Best method to measure Development (Human Development Report) :-

 Human Development Index or Human Development Report published by UNDP is one of the best methods to
measure the development of a nation.
 The Human Development report is based on three pillars and these pillars are as follows :-
• Living Standard (Per Capita Income)
• Health Status (Life Expectancy)
• Educational levels of the people (Literacy rate and Enrolment Ratio)

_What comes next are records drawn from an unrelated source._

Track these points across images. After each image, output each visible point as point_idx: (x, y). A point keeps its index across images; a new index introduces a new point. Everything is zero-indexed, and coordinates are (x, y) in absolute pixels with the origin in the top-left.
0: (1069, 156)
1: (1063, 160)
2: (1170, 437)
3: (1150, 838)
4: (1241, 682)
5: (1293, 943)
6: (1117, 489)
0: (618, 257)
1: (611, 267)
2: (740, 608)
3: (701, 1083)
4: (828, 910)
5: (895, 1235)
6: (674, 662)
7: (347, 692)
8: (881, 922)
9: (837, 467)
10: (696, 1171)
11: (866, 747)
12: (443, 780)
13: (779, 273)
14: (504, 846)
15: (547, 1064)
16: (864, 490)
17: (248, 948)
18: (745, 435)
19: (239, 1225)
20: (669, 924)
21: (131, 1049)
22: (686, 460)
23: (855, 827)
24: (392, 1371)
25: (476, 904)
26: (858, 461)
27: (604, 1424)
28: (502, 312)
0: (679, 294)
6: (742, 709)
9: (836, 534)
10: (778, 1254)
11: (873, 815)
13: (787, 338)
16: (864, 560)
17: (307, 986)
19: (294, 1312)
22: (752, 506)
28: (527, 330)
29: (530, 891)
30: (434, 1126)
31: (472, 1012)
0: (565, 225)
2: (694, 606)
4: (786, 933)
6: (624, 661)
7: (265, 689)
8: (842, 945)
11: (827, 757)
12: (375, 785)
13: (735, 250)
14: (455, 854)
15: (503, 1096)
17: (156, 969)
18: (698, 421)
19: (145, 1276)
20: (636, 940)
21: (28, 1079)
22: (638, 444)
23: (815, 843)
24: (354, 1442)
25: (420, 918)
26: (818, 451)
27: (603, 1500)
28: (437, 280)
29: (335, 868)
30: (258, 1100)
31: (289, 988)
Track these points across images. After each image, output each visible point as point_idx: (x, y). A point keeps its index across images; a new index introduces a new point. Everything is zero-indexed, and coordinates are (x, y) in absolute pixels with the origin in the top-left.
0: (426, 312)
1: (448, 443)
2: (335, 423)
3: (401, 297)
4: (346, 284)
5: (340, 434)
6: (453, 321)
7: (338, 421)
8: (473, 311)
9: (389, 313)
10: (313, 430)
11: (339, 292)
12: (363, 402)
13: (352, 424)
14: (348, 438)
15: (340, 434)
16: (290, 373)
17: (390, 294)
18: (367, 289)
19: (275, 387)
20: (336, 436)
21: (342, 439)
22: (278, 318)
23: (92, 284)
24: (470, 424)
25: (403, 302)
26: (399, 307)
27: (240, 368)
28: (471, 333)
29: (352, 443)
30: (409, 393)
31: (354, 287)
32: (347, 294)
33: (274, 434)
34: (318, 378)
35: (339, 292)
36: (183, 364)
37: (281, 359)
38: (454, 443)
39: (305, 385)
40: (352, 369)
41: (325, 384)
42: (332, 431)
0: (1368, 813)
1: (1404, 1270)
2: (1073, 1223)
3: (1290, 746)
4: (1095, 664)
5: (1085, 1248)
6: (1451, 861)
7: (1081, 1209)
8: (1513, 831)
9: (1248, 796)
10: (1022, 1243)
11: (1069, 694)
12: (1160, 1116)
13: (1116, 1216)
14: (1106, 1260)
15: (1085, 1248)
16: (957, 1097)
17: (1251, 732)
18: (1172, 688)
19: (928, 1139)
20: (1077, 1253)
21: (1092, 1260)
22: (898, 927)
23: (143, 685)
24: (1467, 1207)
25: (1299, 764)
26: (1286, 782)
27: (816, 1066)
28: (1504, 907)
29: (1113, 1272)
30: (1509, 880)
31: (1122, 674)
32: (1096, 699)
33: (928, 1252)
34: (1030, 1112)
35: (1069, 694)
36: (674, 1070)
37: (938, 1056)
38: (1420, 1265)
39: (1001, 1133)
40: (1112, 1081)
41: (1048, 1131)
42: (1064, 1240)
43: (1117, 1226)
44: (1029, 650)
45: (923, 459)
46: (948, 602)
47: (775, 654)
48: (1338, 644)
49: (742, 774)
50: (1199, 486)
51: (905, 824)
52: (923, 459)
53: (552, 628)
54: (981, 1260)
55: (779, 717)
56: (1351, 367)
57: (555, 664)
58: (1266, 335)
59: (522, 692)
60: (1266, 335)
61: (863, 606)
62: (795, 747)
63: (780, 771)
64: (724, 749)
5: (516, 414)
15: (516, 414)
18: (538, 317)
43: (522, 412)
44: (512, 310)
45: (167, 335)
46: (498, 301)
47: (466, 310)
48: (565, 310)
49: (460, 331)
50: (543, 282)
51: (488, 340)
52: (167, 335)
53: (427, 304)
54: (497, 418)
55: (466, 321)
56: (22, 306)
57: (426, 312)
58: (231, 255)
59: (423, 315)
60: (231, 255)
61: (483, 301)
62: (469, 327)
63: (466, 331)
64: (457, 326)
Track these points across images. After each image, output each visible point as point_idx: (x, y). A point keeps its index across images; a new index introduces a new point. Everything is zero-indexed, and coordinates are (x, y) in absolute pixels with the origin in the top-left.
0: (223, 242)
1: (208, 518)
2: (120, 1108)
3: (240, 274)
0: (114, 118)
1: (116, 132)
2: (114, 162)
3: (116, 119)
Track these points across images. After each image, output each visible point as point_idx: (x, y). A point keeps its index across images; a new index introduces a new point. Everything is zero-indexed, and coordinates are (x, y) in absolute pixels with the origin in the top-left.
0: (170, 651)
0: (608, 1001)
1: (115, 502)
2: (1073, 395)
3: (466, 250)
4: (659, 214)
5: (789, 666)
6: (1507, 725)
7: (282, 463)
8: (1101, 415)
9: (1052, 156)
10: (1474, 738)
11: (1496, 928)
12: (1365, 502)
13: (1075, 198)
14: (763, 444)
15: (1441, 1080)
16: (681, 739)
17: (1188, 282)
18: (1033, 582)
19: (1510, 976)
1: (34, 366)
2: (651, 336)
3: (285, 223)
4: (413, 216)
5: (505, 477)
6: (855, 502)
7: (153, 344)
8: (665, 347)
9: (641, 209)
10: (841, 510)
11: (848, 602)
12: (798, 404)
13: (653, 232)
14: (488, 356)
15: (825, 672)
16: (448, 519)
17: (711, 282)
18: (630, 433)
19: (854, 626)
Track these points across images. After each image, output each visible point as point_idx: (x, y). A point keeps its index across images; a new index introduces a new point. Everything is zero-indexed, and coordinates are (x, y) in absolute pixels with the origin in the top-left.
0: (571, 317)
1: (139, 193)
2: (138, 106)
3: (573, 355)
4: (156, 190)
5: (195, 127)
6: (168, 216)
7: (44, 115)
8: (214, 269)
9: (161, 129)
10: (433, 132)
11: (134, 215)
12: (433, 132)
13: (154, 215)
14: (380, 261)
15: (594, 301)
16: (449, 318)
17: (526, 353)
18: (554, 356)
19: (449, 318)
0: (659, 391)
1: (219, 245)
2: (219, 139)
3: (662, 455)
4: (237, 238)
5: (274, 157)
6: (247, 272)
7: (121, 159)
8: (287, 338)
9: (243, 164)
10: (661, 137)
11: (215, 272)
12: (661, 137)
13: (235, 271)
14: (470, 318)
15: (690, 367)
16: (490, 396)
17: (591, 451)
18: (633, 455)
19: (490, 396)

Human Development Index (HDI):-

 Human Development Index is a composite statistic of life expectancy, education and per capita income
indicators, which are used to rank countries in four tires of human development.
 HDI (Human Development Index) Rank of India in the World is 136.

Body Mass Index (BMI):-

 BMI can be calculated by taping the weight of a person (kgs) & height (mtr) then divide the weight by the
square of the height of a person. If the result is less than 18.5 then person in under nourished & if more than
25, then person is over weight.
 In what respect is the criterion used by the UNDP for measuring development different from the one used by
the World Bank?

Sustainable Development:-

Sustainable Development is development that meets the needs of the present without compromising the ability of
future generations to meet their own needs.

Environment Degradation and Sustainable Development:-

 Environmental degradation refers to the destruction of natural environment by human activities to fulfil the
greediness of the human.
 The mismanagement of natural resources has resulted into the environmental degradation in the form of air
pollution, water pollution, depletion of natural resources etc.
 It has also threatened the dream of the sustainable development because it has created such type of
environment which is harmful for the existence of future generations.